§ Excerpted text:
+===+

I developed the fast sax parser during the initial implementation of the Office 12 XML filters. It is basically a sax parser but uses integer tokens to represent known namespaces, element names and attribute names. Tools like the gnu gperf can be used to create perfect hash code to transform the xml names to integer tokens. Scripts can parse the dtd or relax ng of an xml format to automatically extract all the xml names that needs to be convertable to integers. With utf-8 xml streams, the tokens can be created without the need to transform the strings to another encoding first. Namespaces can be combined with xml names so each element or attribute name with a namespace can be identified with just one integer compare.
+ Reduces string handling (encoding, comparing, storing)
+ Leads to cleaner filter implementation (f.e. switch statements can be used to identify child elements instead of if .. else .. blocks which use the string compare functions)
+ Usage of perfect hash algorithms which are automatically created during compile time
- No random access
Since random access looks like the key to have a filter that supports painless load on demand, I decided to go with a DOM solutions. To minimize the memory footprint of the DOM tree, I used the fast sax parser to build the DOM tree and use the integer tokens for xml names instead of the strings from the stream. Now parsing the xml stream itself does not need any interaction with the application core so this could be done in a separate thread. Converting the xml representation of attribute values to an UNO representation is also something that could be done in almost all cases without the application core, so this should be done in the same thread.
The problem here is that a classic DOM is a generic and typeless representation of the xml data. The solution here is to use a technique we introduced in the odftoolkit.org project. Initially a xslt transformation was used to create dom node implementations for each element of the ODF format with type safe access to its attributes using
only the relax ng. Upkeeping xslt templates proved costly for such complex operations. So this was replaced with a code generator that I implemented in java which uses simple templates and configuration files to transform a relax ng schema to code files.
This code generator also allowed to create DOM tree element implementations for other languages than java which is used in the odftoolkit.org project. Therefore I used the generator to create c++ source files for all ODF elements and I adapted the configuration files to create types for the attributes that are equal to the UNO types that the filter needs to pass to the application core. (The key difference between the ODFDOM from odftoolkit.org and the DOM tree for the prototype is that the former uses ODF based types for the attributes and the later uses UNO types).
So in conclusion, a DOM tree builder is started in a worker thread and parses the xml stream by using the fast sax parser (The prototype actually starts two worker threads, one to build the tree for the styles.xml stream and one for the content.xml stream). It uses the sax events to create a tree where each element is the instance of a class that was specifically generated for that element from the relax ng schema. All attribute values are parsed and stored into an UNO Any with preferable the same type as used in the UNO API of the OOo application. So for example if the attribute is a length value then something like "12cm" is converted into an UNO Any containing an integer value of 1200 (12cm converted to 1/100th mm).

+===+

§ Source material:

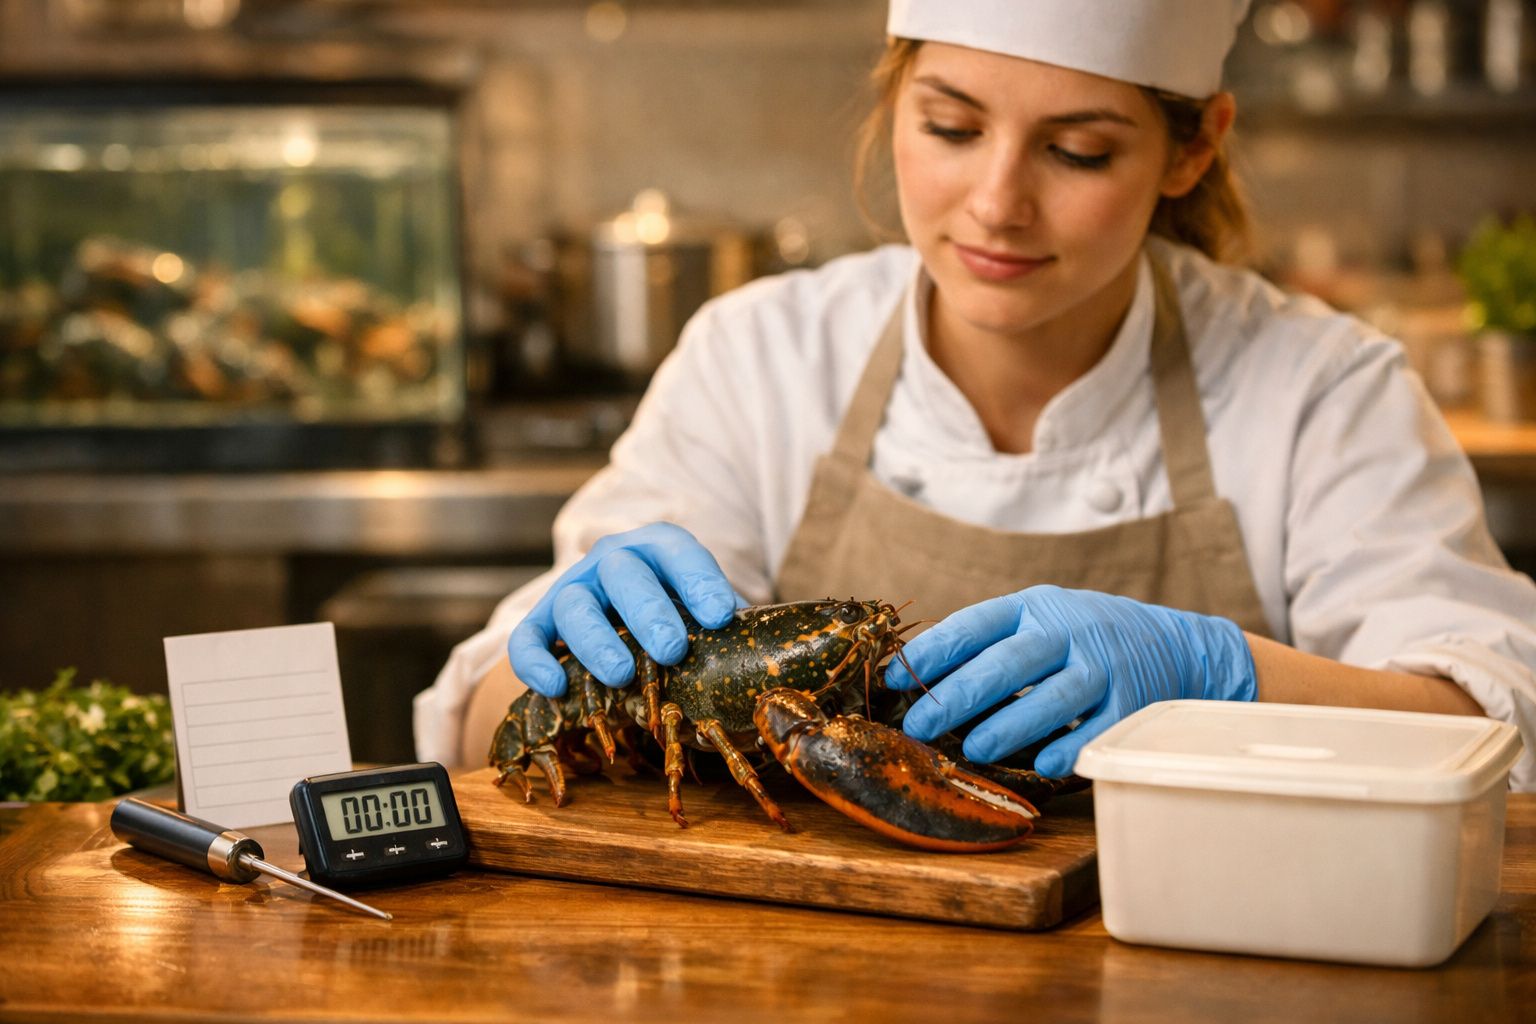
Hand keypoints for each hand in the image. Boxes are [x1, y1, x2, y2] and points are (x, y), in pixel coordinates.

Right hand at [508, 522, 740, 696]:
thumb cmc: (678, 616)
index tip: (722, 614)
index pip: (677, 552)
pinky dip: (535, 663)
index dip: (699, 580)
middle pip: (623, 574)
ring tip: (621, 676)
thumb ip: (725, 627)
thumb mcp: (701, 611)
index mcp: (658, 551)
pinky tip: (557, 688)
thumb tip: (762, 663)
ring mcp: (573, 590)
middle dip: (648, 612)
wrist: (620, 615)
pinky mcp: (541, 623)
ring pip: (574, 606)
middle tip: (672, 649)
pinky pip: (528, 639)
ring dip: (596, 641)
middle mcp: (612, 563)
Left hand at [885, 585, 1256, 776]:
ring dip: (1011, 725)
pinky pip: (1098, 728)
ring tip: (973, 749)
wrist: (1172, 642)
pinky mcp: (1132, 703)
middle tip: (921, 724)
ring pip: (1053, 697)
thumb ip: (985, 646)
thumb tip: (911, 678)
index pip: (976, 624)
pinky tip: (1042, 765)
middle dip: (960, 694)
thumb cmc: (1078, 638)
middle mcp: (1067, 633)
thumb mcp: (1035, 622)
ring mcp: (1102, 667)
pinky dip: (1070, 747)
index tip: (894, 677)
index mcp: (1032, 608)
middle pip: (1010, 662)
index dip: (935, 650)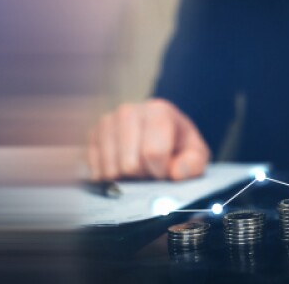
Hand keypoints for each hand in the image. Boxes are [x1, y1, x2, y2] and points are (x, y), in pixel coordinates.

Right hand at [87, 98, 209, 180]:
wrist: (158, 131)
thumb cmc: (177, 144)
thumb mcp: (195, 154)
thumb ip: (192, 164)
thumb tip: (175, 173)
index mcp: (158, 111)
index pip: (153, 153)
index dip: (160, 171)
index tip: (165, 170)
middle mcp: (129, 111)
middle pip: (129, 165)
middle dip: (142, 175)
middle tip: (150, 170)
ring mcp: (108, 122)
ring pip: (111, 169)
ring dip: (126, 178)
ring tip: (137, 168)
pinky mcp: (93, 134)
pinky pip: (95, 169)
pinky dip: (109, 177)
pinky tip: (121, 168)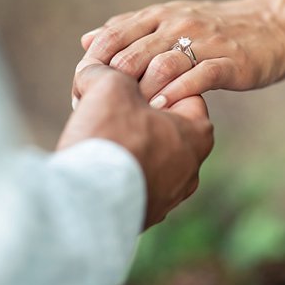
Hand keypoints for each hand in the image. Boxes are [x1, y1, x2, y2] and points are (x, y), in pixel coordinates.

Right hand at [58, 64, 214, 229]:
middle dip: (136, 112)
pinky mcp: (145, 216)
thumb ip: (107, 71)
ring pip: (148, 157)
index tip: (126, 77)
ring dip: (126, 142)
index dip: (151, 76)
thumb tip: (95, 68)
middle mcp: (192, 168)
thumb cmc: (109, 139)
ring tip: (97, 133)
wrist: (87, 204)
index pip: (181, 89)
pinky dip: (117, 170)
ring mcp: (170, 197)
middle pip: (164, 125)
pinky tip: (95, 162)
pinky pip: (133, 182)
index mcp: (197, 134)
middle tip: (107, 103)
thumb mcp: (109, 87)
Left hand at [74, 0, 284, 108]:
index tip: (79, 92)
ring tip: (126, 118)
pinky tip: (164, 109)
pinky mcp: (230, 60)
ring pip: (161, 64)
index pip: (113, 36)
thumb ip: (129, 31)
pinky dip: (178, 92)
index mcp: (159, 16)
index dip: (92, 64)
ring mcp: (205, 42)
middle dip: (109, 87)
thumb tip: (87, 41)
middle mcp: (178, 24)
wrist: (275, 24)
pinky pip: (199, 76)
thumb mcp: (170, 22)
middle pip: (131, 53)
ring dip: (139, 93)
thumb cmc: (218, 29)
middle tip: (97, 115)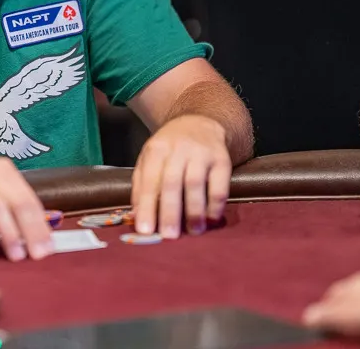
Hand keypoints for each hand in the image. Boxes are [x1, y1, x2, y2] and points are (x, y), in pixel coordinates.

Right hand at [0, 153, 52, 262]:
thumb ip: (5, 202)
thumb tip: (32, 233)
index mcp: (2, 170)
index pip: (29, 198)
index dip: (41, 224)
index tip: (50, 247)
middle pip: (17, 202)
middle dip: (31, 231)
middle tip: (39, 256)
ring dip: (9, 234)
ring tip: (17, 256)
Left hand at [131, 115, 230, 238]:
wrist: (201, 122)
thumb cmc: (171, 147)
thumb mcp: (151, 157)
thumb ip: (142, 183)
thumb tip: (136, 215)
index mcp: (157, 149)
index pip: (150, 180)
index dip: (147, 206)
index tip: (145, 230)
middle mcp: (179, 149)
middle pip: (172, 182)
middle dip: (170, 212)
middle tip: (168, 236)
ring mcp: (201, 153)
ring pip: (195, 183)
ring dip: (194, 211)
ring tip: (193, 232)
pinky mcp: (222, 159)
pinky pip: (219, 185)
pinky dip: (215, 205)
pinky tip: (211, 219)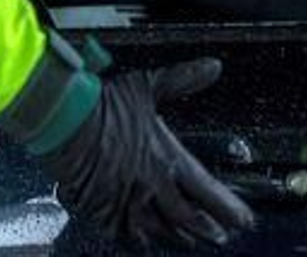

+===+

§ Questions on the material:
1. In the fast sax parser text, list every point marked with a plus sign.
2. Resume the fast sax parser text after its final sentence, keeping its first-person technical voice.

§ Task responses:
1.
- Reduces string handling (encoding, comparing, storing)
- Leads to cleaner filter implementation (f.e. switch statements can be used to identify child elements instead of if .. else .. blocks which use the string compare functions)
- Usage of perfect hash algorithms which are automatically created during compile time

2.
This worker threads would never block or wait for the OOo thread. But this would not make sense if at the same time the office thread idles and waits for the tree builder to finish. So the tree builder notifies the filter as soon as an imported element has been fully parsed. For example if the office:styles element is completely parsed the filter thread can start and import the styles. If the filter gets notified that a slide has been completely parsed, it can check if the needed styles and master pages are already imported and then import this slide. If the filter is also executed in a separate thread, the office thread can paint the already imported slides to enhance the responsiveness of the application to the user which results in a 'subjective' performance gain
To implement the filter I borrowed code from the existing ODF filter and transformed it to use the DOM tree instead of sax events. This mostly resulted in much less and cleaner code, as expected. For a reliable comparison with the existing filter I had to implement a minimum set of functionality so that for selected real world documents the prototype imports all the functionality available in that document.
I ended up implementing
First I used an average real world document with 47 slides and lots of graphics and some chart ole. It showed that the prototype filter was around 2% faster than the original filter. This was less than expected.
Next I created an artificial document. A presentation with 188 slides and only formated text, no graphics, no ole. This pure xml document would be uncommon for a presentation but a good approximation what the gain could be for a writer or calc document where the xml to graphic/ole ratio is much higher. This lead to a performance gain of 10% which is not bad since the prototype is not yet profiled and optimized itself.
I tested this on a dual core 3Ghz system. Experiments with the original filter showed that we are cpu bound and since we use only one core, the processor usage is only 50%. So I expected better results with the threaded prototype by making use of the 3Ghz from the second core. A quick look at a cpu monitor showed that this didn't happen, processor usage was still capped at 50%.
This made me suspect that the actual parsing, tree building and xml to UNO conversion did only account for an insignificant amount of the time the filter needs to import this document. After removing the threading I measured the time it took to parse the xml streams and to actually import the document. It turns out that building the DOM tree for the styles.xml and content.xml accounted for less than 2% of the overal time. So when opening a document that takes 10 seconds to load, the second core is only used 0,2 seconds. Remember that this does not only include the actual xml parsing but also creating the DOM tree in memory and converting most of the attribute values to UNO types.
The interesting finding here is that the overhead from the xml parsing is much less than the typical 'developer gut feeling' about xml. So any performance work in the filter or the application core would be much more efficient then trying to speed up the xml parsing.
Since the usage of DOM is often criticized for its memory consumption, I also took a look at this. While I replaced most strings with 32 bit integer tokens I figured that the memory consumption of a DOM tree should not be greater than the xml stream it was parsed from. My expectation was that for most cases it should be even smaller.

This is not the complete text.